CTC vs In-Hand: The Bonus Trap Be careful of the 'Variable Pay' or 'Bonus' component. Many Indian companies include a 10-20% performance bonus in the 'Gross Salary' figure. However, this is paid only once a year. When calculating your monthly budget for EMIs and rent, only consider the Fixed Monthly Gross minus deductions. Our calculator helps you separate the 'On-Paper' CTC from the 'In-Pocket' cash.

Frequently Asked Questions

Why is my in-hand salary lower than CTC/12?

CTC includes employer-paid components (employer PF, gratuity, insurance premium) that never reach your bank account, plus statutory deductions (employee PF, professional tax, income tax) deducted from your salary. The gap is typically 25-40%.

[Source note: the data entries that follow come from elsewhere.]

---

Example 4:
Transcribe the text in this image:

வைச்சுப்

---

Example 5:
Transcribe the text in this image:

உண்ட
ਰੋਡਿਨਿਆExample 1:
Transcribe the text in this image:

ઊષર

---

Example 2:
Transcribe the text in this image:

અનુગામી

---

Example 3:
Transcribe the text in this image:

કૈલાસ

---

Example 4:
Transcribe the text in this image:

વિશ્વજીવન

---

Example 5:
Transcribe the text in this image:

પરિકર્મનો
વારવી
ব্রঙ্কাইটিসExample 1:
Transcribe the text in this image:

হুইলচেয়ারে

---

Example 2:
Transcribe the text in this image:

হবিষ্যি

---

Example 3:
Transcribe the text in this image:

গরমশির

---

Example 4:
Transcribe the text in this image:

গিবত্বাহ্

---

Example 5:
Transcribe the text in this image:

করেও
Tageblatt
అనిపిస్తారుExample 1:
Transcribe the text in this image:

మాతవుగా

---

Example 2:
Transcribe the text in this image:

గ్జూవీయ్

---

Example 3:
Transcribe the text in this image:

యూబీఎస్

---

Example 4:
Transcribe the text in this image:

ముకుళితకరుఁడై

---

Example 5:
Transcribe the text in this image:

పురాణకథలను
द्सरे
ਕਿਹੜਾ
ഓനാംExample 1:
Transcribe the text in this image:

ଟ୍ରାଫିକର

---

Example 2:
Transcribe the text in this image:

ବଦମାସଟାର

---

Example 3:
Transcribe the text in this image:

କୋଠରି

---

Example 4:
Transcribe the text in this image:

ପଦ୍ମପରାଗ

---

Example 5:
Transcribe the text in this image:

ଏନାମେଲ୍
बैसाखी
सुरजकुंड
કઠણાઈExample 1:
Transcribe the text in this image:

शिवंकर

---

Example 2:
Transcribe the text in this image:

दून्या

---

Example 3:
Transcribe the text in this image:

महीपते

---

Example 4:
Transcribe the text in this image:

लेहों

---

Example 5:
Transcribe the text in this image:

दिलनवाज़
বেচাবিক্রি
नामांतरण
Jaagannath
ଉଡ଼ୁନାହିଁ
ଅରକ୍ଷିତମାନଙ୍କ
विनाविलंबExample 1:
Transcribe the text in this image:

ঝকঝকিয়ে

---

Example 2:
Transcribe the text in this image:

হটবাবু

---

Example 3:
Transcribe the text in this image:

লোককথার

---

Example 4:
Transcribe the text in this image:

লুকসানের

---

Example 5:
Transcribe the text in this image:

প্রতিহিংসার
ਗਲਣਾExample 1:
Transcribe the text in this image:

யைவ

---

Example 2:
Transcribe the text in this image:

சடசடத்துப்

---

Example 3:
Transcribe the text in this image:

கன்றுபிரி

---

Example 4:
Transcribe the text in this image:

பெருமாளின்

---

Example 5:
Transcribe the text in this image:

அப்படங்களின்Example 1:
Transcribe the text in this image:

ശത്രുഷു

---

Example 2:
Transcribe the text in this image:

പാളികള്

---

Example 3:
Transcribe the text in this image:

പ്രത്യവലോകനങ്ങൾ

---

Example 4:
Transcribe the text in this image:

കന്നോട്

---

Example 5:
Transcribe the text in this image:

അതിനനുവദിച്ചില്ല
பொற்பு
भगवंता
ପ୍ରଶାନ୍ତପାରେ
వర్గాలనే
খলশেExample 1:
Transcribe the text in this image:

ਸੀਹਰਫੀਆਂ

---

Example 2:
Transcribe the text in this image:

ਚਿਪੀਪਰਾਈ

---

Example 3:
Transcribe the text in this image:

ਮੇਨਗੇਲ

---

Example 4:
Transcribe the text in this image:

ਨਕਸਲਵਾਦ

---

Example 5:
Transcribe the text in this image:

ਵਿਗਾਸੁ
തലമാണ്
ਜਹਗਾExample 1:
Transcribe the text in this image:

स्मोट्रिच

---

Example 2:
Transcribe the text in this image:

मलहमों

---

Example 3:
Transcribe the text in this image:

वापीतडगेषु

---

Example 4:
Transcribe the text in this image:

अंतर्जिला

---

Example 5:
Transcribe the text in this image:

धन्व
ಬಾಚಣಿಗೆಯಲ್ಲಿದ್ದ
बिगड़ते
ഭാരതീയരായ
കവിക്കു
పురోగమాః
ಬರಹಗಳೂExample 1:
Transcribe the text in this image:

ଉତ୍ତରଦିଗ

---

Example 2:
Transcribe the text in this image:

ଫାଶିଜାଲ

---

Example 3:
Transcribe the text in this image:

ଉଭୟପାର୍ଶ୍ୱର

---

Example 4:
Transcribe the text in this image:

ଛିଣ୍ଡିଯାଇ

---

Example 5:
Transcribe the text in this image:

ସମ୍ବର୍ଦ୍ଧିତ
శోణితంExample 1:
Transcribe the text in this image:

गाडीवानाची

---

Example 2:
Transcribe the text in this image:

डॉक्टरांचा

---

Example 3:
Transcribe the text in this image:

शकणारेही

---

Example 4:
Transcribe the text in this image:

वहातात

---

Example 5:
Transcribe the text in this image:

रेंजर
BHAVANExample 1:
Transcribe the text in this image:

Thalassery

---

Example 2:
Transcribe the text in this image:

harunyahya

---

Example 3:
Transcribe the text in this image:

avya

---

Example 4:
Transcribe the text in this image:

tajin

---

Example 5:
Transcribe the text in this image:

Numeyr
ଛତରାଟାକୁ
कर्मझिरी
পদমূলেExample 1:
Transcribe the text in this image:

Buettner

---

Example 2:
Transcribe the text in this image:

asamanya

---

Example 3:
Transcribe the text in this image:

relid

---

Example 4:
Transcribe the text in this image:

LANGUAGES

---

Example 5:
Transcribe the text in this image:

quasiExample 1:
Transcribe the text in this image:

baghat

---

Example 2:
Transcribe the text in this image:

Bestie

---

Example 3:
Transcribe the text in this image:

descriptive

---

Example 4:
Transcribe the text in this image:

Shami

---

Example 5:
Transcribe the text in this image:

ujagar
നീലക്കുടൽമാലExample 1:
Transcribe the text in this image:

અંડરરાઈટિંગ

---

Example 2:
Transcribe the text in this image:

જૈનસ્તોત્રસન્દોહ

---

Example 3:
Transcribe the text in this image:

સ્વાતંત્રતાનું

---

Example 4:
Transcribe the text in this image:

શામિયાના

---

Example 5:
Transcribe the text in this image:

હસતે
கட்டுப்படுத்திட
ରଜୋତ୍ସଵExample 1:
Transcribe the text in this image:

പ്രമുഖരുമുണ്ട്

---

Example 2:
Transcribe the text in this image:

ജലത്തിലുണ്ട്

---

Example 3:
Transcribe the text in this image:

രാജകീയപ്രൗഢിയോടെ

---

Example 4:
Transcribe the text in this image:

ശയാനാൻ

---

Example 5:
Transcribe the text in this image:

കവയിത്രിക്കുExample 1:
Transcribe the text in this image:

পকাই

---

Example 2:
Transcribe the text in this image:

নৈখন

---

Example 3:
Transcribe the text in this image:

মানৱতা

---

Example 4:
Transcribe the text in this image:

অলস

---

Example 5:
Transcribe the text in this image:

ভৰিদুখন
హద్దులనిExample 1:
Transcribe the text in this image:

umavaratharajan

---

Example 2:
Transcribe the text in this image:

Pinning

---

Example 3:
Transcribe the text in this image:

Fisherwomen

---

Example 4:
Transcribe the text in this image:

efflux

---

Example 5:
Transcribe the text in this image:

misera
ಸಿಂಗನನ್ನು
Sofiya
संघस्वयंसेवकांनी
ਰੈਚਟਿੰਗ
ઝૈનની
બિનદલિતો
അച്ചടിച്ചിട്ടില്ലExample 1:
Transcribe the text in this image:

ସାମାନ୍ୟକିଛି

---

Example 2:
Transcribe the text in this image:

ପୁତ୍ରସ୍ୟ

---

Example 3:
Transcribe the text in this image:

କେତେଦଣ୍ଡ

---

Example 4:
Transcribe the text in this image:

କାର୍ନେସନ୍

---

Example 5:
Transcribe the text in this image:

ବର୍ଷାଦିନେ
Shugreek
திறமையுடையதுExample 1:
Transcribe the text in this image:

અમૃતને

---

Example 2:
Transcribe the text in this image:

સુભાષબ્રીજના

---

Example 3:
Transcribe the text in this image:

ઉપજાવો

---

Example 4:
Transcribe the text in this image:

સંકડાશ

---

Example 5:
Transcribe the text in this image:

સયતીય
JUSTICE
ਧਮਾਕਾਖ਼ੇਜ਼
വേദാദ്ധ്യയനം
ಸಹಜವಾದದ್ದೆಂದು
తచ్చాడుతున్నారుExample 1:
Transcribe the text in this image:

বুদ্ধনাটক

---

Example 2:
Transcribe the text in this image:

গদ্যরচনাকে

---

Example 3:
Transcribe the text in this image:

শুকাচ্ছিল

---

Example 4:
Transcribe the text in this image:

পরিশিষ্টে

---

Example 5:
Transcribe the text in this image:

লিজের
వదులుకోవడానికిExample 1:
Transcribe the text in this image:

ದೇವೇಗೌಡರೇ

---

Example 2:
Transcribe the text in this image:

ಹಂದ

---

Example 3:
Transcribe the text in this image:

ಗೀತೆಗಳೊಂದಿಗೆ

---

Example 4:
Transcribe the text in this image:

Is gratuity always part of CTC?

Most companies include gratuity (4.81% of basic) as a CTC line item, but you only receive it after 5 years of continuous service. It accrues but is not paid out monthly.

Can I opt out of EPF?

If your starting basic + DA exceeds ₹15,000 and you have never been an EPF member before, you can opt out at the time of joining. Existing members cannot opt out.

How is professional tax calculated?

Professional tax is a state-level tax. Maharashtra: ₹200/month for income above ₹10,000/month. Karnataka: ₹200/month above ₹15,000/month. Some states like UP, Punjab and Haryana have no professional tax.

What is the difference between gross salary and in-hand salary?

Gross salary is your CTC minus employer-paid components (employer PF, gratuity, insurance). In-hand salary is gross minus statutory deductions (employee PF, PT, TDS). The take-home is what hits your bank account.